The country’s Press Information Bureau (PIB) said, “India’s strong standing on the Gini Index is not a coincidence. It is closely linked to the country’s sustained success in reducing poverty across both rural and urban regions. The Spring 2025 Poverty and Equity Brief by the World Bank highlights this achievement as one of the most significant in recent years.”
The PIB says India’s turnaround as the world’s fourth most equal societies is a testament to sound economic policies and government initiatives to close the equality gap, including expansion of financial inclusion; increased digital access; welfare delivery through Direct Benefit Transfers, improved healthcare equity, and strong support for marginalised castes/tribes, and women entrepreneurs. The transformation of India’s equality status is particularly striking because of its historical inequality.
The 'World Inequality Report 2022', placed the country among the most unequal countries in the world, with rising poverty and an 'affluent elite.' According to that report, the income inequality in India under the British colonial rule (1858-1947) was extreme, with a top 10% income share around 50%. Socialist-inspired five-year plans after India’s independence did help to reduce the country’s equality gap to 35-40% but poor post-Independence economic conditions led to deregulation and liberalisation policies, resulting in “one of the most extreme increases in income and wealth inequality observed in the world.”

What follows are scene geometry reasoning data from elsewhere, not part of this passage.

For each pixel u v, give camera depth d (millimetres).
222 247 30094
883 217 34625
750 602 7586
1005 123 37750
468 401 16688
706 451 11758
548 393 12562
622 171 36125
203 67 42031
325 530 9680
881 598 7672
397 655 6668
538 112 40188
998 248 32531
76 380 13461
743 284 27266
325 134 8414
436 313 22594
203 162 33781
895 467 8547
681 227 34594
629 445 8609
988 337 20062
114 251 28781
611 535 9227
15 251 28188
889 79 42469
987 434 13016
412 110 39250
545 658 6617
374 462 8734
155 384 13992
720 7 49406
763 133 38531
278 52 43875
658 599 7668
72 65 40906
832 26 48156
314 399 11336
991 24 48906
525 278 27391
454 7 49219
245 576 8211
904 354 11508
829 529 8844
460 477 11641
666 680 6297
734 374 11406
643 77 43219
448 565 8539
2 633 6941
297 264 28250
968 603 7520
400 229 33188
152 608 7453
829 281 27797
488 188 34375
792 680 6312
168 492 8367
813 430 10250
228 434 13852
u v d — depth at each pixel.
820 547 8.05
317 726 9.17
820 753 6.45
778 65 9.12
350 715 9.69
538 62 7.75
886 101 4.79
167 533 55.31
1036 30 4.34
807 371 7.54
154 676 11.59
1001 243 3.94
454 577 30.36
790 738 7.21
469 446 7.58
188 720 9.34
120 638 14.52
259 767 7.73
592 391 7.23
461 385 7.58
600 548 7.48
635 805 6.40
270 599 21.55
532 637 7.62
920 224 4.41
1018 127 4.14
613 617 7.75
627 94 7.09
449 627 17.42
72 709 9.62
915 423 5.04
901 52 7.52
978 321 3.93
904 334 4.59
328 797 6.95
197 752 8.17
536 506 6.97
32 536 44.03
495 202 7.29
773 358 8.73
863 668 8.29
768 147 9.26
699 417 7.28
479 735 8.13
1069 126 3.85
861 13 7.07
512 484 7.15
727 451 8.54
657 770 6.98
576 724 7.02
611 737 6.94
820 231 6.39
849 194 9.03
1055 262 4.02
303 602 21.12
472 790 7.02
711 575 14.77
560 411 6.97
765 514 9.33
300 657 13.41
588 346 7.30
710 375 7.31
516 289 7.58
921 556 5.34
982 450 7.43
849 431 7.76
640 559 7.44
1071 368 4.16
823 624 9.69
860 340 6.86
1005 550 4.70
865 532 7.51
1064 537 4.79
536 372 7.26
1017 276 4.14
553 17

Gautam Chikermane, the vice president at the Observer Research Foundation, postulates that the political focus on wealth redistribution before wealth creation was part of the reason for India’s success in closing the equality gap, writing, “Between 1977 to 2022, India’s Gini Index declined from 29.7 to 25.5, marking a shift towards using wealth creation as a lever for wealth redistribution. India can be seen as a geography where capitalism is not at cross purposes with democracy. This, he says, has ensured that, “India is the most equitable society it has had in the past 45 years.”